One final note about the Reading Fall Fair. It was impossible not to hear people make mention of and comparisons to Old Home Day. That could be because the Ducky Derby was a feature at both events. The Reading Recreation Commission conceived of the Reading Fall Fair in June and worked feverishly to make it a reality. We got buy-in from the select board. We got huge morale and logistical boosts from Reading Fire and Rescue's assistance. We started getting offers to help. We collected prizes for the derby and sold tickets. We had our moments of doubt, but in the end, we had a great event. It wasn’t as grand as Old Home Day, but it was full of community pride and spirit. If that is all it had, it still would have been a success in my book.


Maybe one thing we can all take away from the Reading Fall Fair is that the town can come together and produce a wonderful celebration. Perhaps the fair will continue the conversation of how we can bring back Old Home Day—or something very much like it—in the future.
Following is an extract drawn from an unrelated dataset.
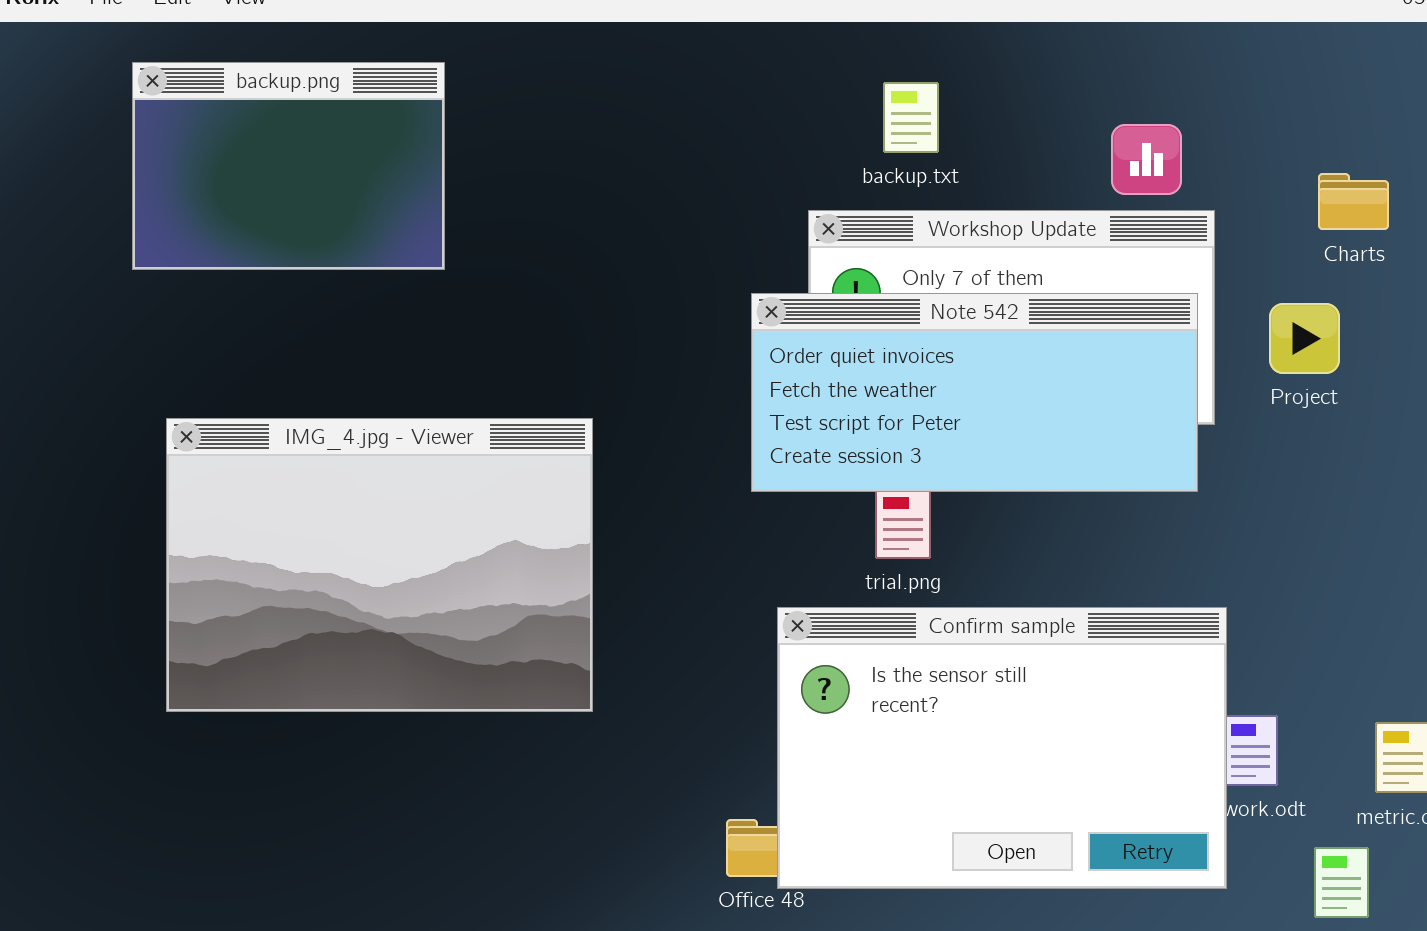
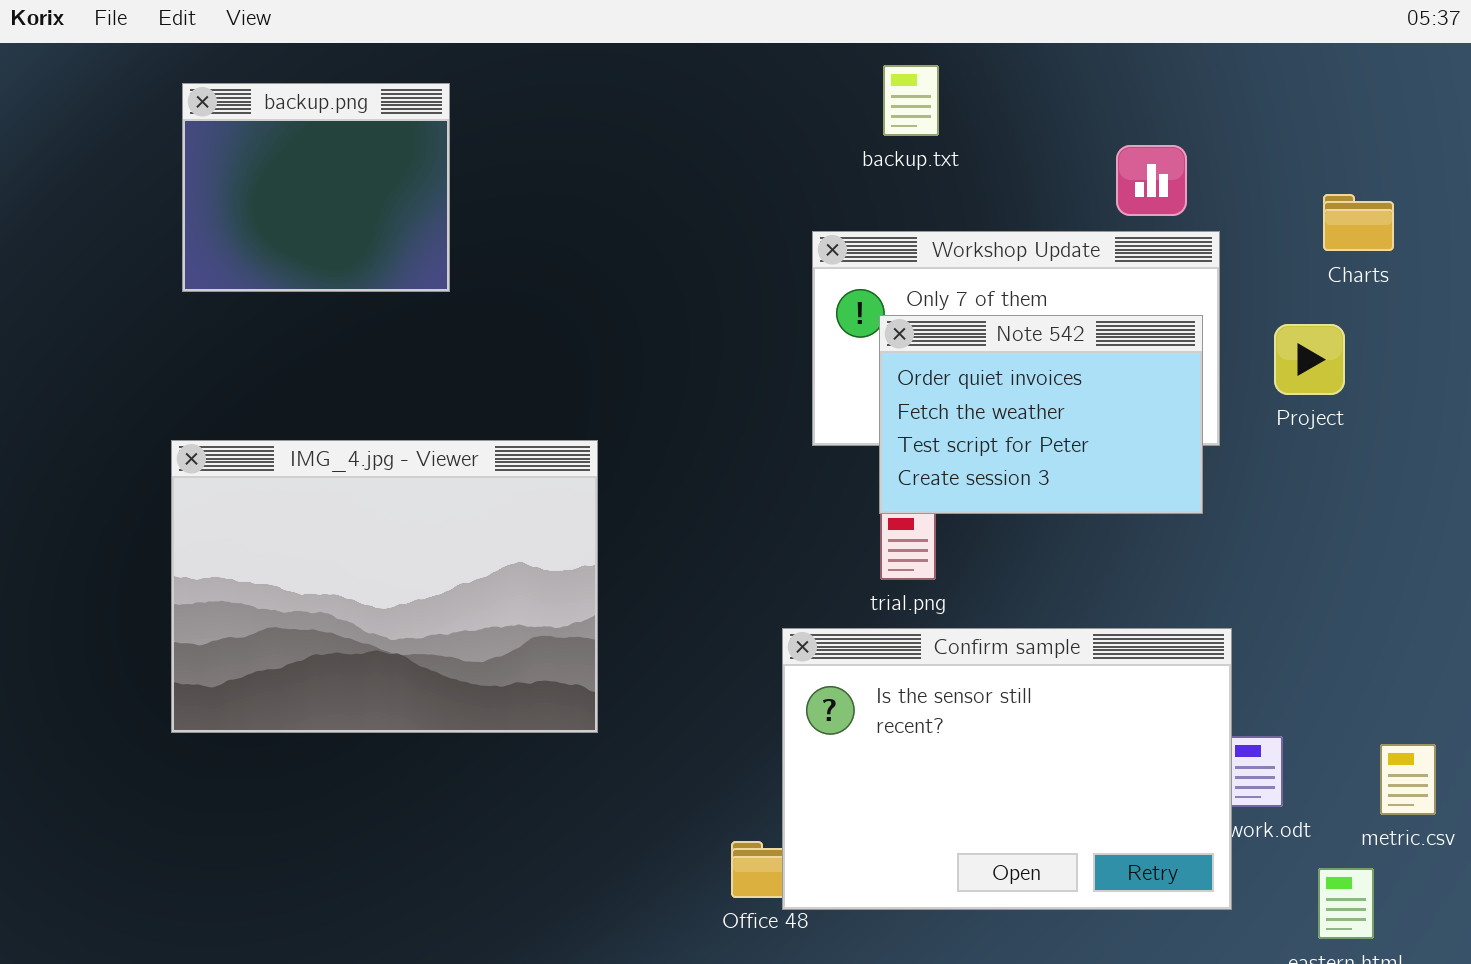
backup.png: [132,62,445,270] -> [182,83,450,292], resized
backup.txt: [883,82,939,153] -> [883,65,939,136], moved
Note 542: [751,293,1198,492] -> [879,315,1203,514], resized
Looking forward with the few words I have left, don’t forget the Spring Brook Farm Open House is this Saturday from 10am to 3pm. Food, games, cows, apples, cider, fun. I can’t wait!


Sunday, October 13, 8am to 10am is the Leaf Peeper Breakfast sponsored by the PTO and happening at the school. $8 for adults, $5 for kids. $20 for families. Same day at the firehouse, from 11am to 2pm is the Fire Safety Fair. Games, educational materials, fire prevention tips, and more.


I promise both the PTO and the Fire and Rescue Squad more ink on these next week!


Happy birthday to Ben Blanchard (October 4), and Matt vonUnwerth (October 9).